─── Dataset extract

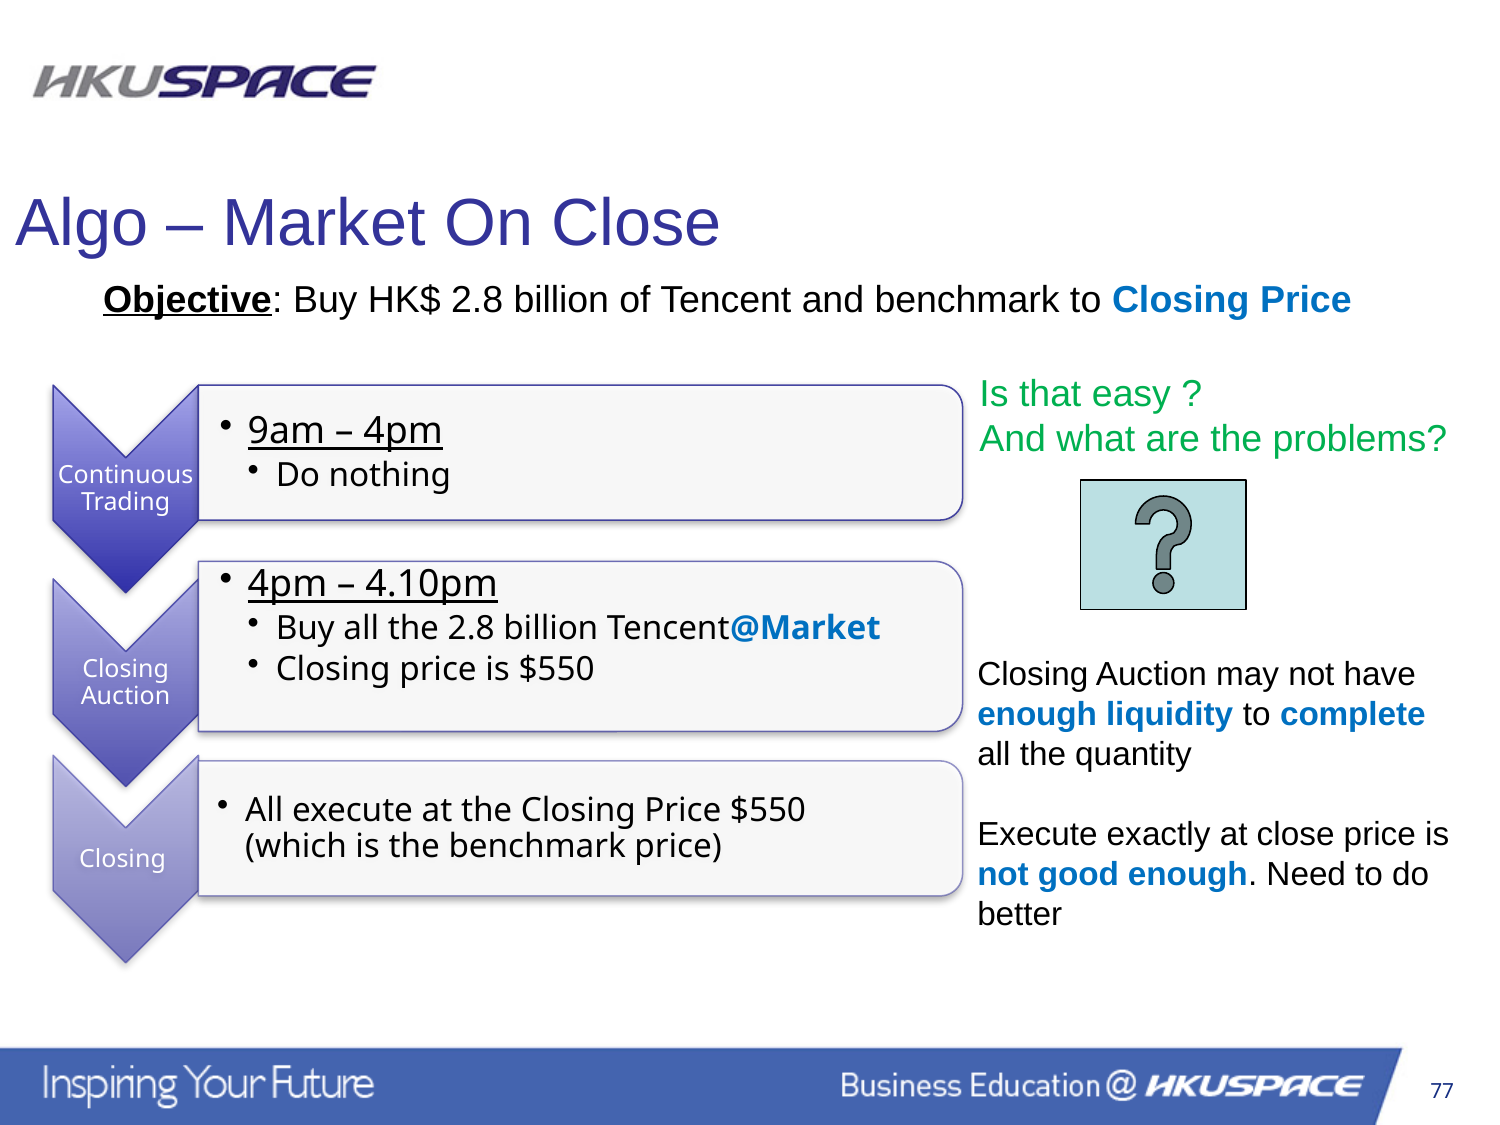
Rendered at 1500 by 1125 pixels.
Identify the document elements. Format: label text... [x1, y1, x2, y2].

text_box Closing Auction may not have enough liquidity to complete all the quantity Execute exactly at close price is not good enough. Need to do better [966, 645, 1483, 940]
slide_number 77 [1415, 1070, 1499, 1125]
text_box Is that easy ? And what are the problems? [964, 361, 1482, 517]
text_box Objective: Buy HK$ 2.8 billion of Tencent and benchmark to Closing Price [88, 267, 1412, 350]
title Algo – Market On Close [0, 101, 1325, 266]
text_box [52, 383, 963, 965]
text_box [1080, 479, 1247, 610]
picture [0, 0, 1500, 1125]
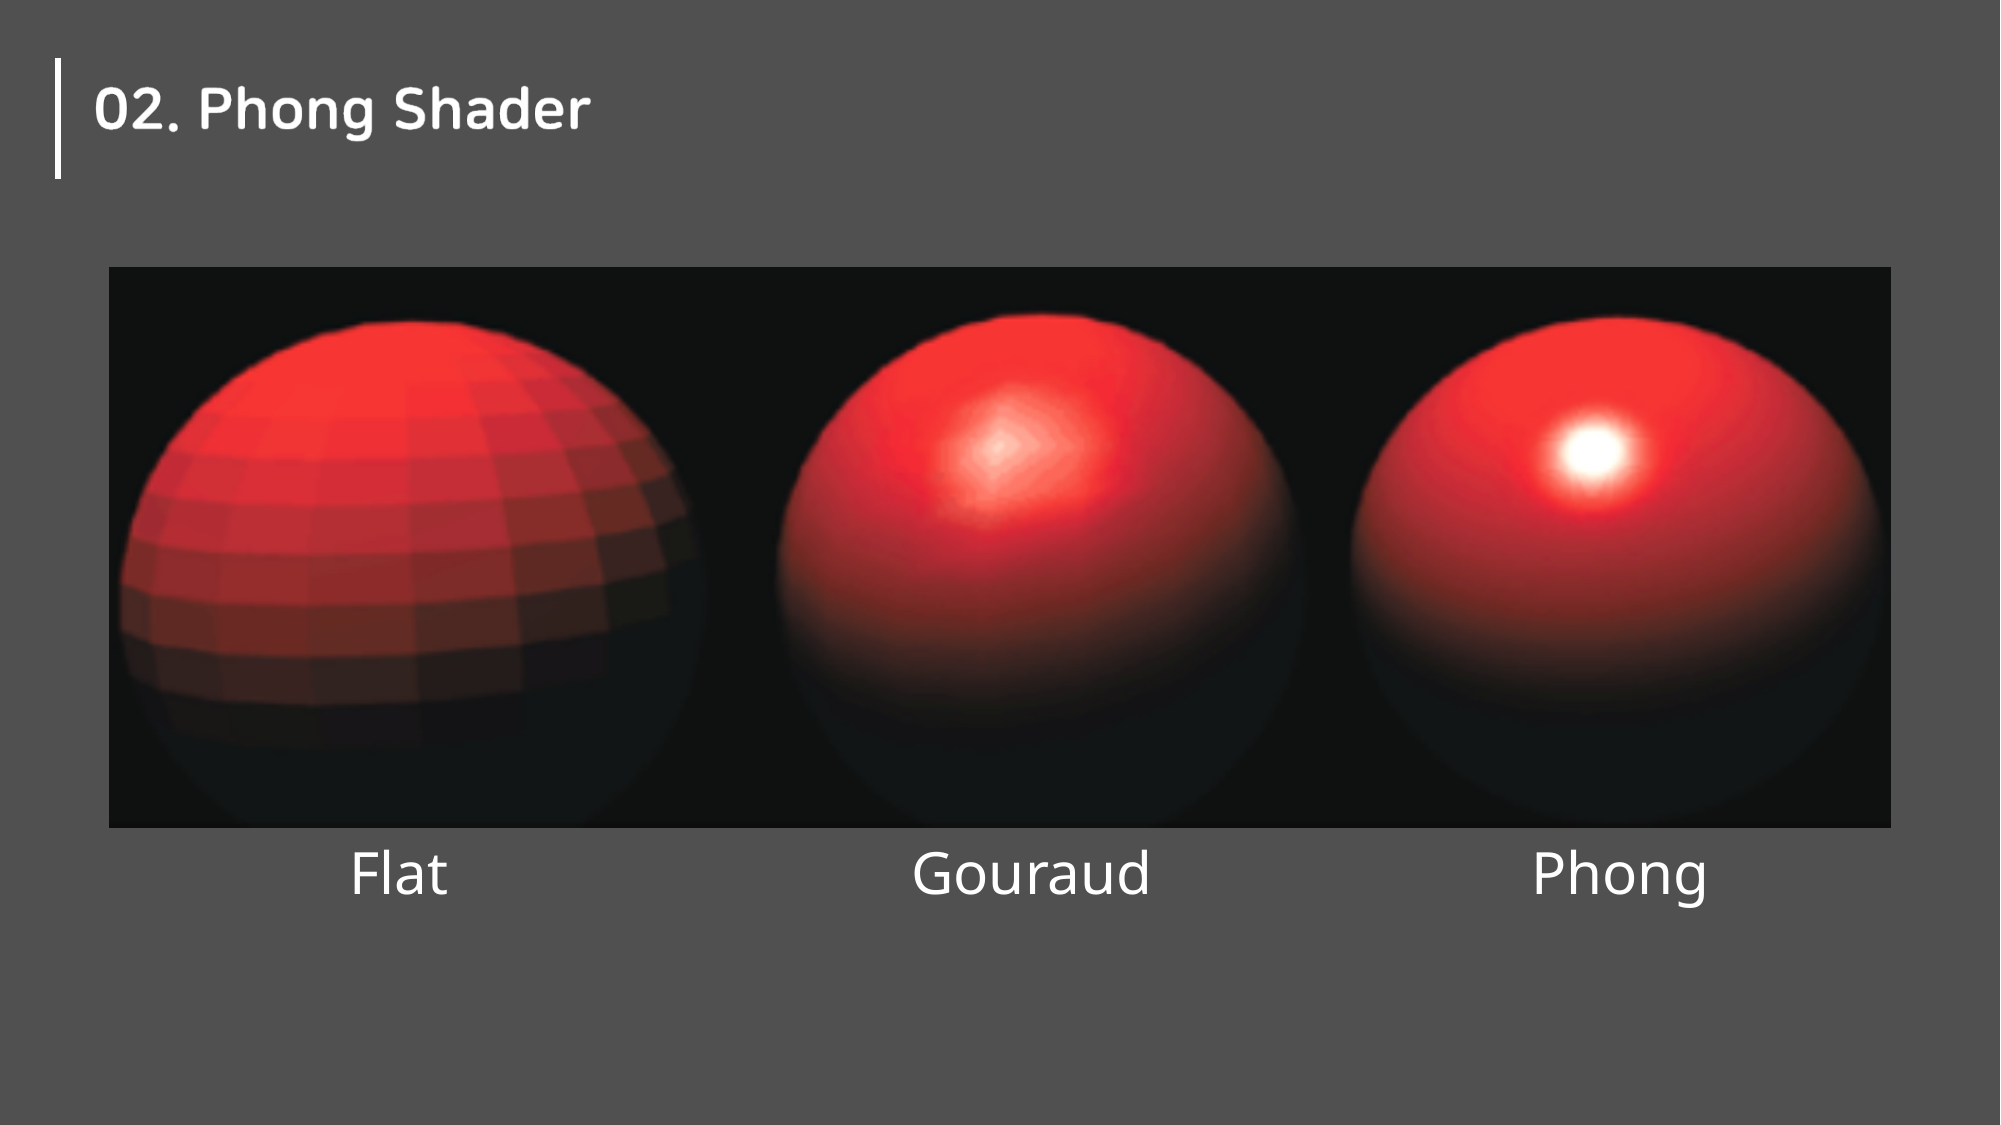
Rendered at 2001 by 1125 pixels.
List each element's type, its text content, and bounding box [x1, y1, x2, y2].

text_box Phong [1516, 829, 1729, 914]
picture [108, 267, 1892, 829]
text_box Flat [334, 829, 474, 914]
text_box Gouraud [896, 829, 1171, 914]
picture [57, 57, 628, 182]
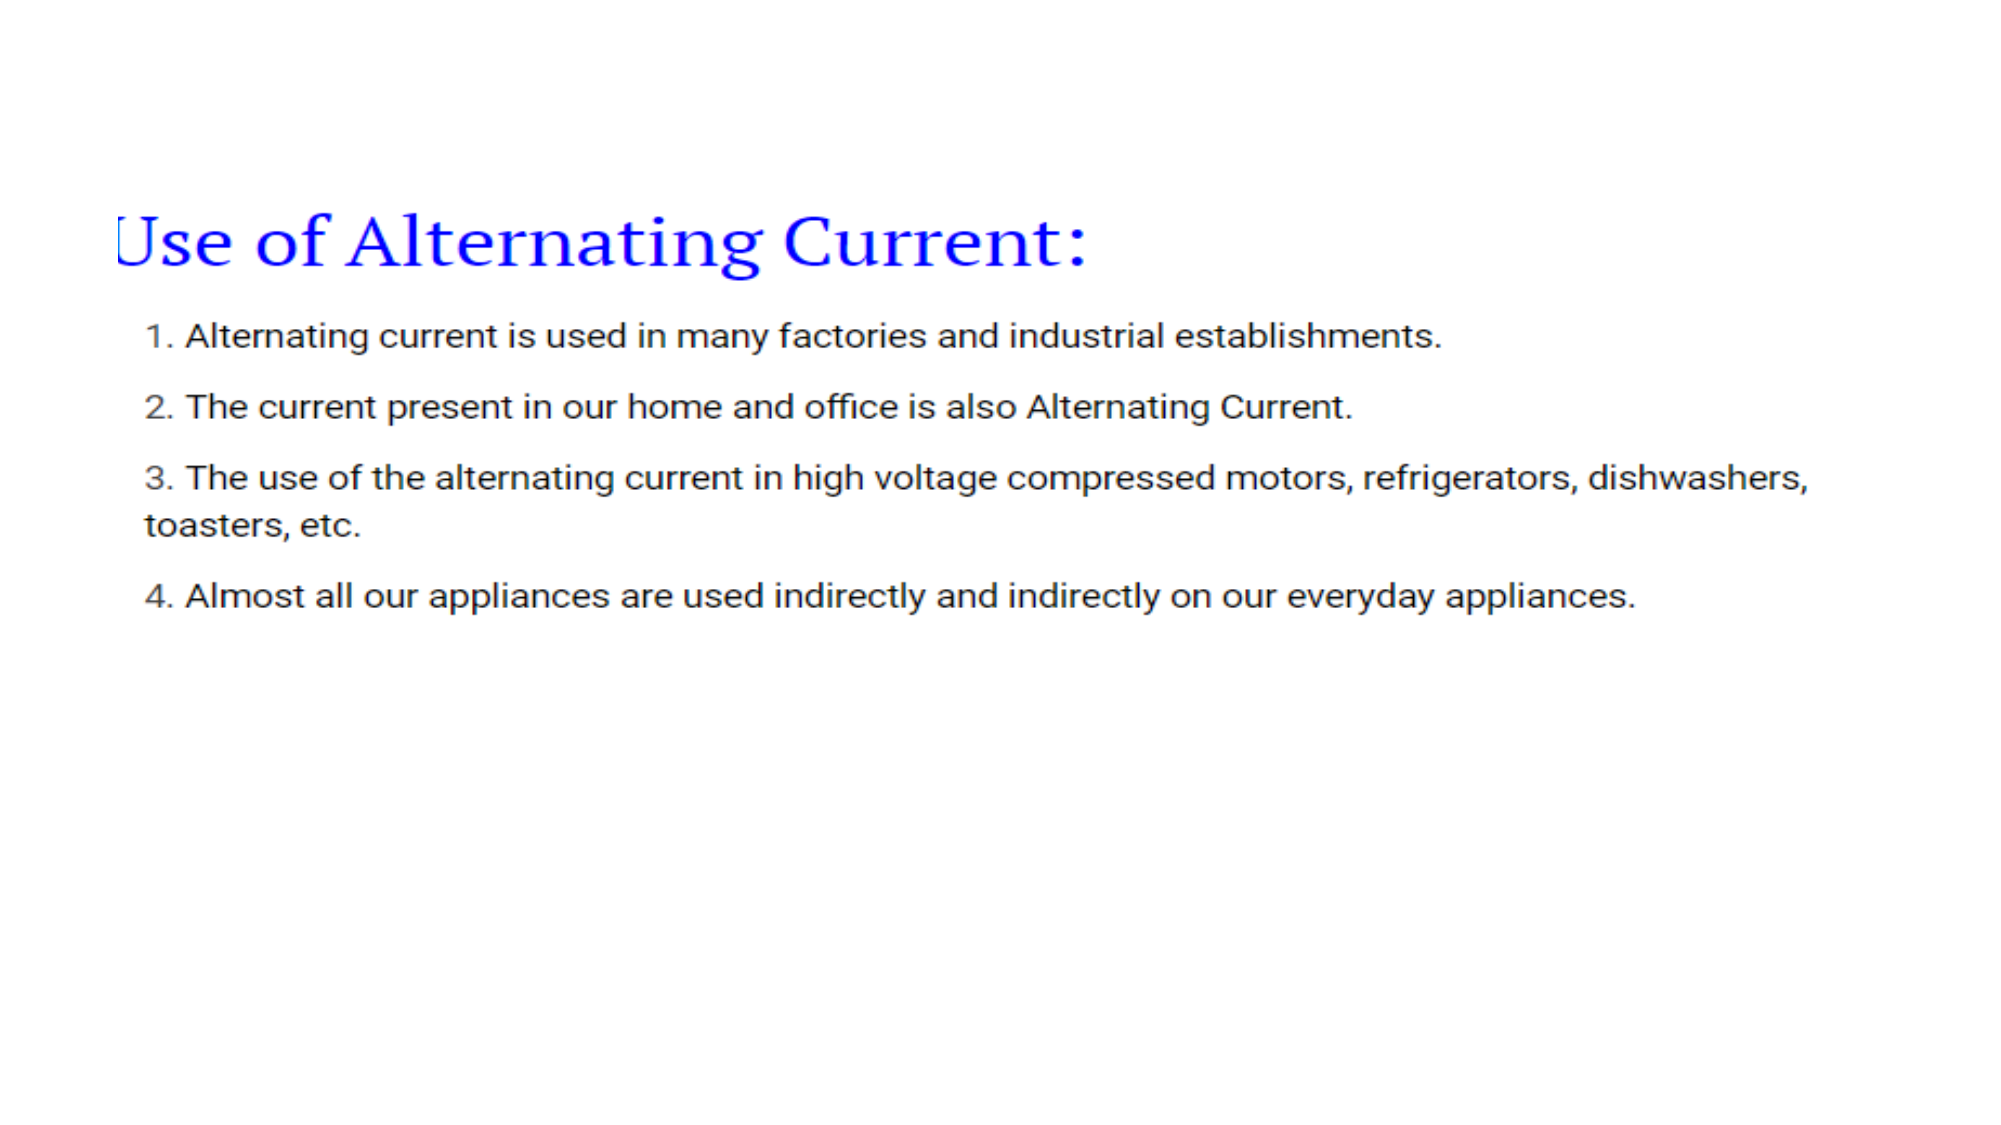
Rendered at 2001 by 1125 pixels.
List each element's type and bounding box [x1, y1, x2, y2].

──────

Aim of the exercise: Output each entry shown above exactly as it stands, with all pictures removed.

Answer for the task:
Rendered at 1500 by 1125 pixels.
Identify the document elements. Format: label text... [x1, y1, x2, y2].

text_box Closing Auction may not have enough liquidity to complete all the quantity Execute exactly at close price is not good enough. Need to do better [966, 645, 1483, 940]
slide_number 77 [1415, 1070, 1499, 1125]
text_box Is that easy ? And what are the problems? [964, 361, 1482, 517]
text_box Objective: Buy HK$ 2.8 billion of Tencent and benchmark to Closing Price [88, 267, 1412, 350]
title Algo – Market On Close [0, 101, 1325, 266]
text_box [52, 383, 963, 965]
text_box [1080, 479, 1247, 610]
picture [0, 0, 1500, 1125]
Rendered at 2001 by 1125 pixels.
List each element's type, its text content, and bounding box [x1, y1, x2, y2].

text_box Phong [1516, 829, 1729, 914]
picture [108, 267, 1892, 829]
text_box Flat [334, 829, 474, 914]
text_box Gouraud [896, 829, 1171, 914]
picture [57, 57, 628, 182]
Rendered at 2001 by 1125 pixels.
List each element's type and bounding box [x1, y1, x2, y2].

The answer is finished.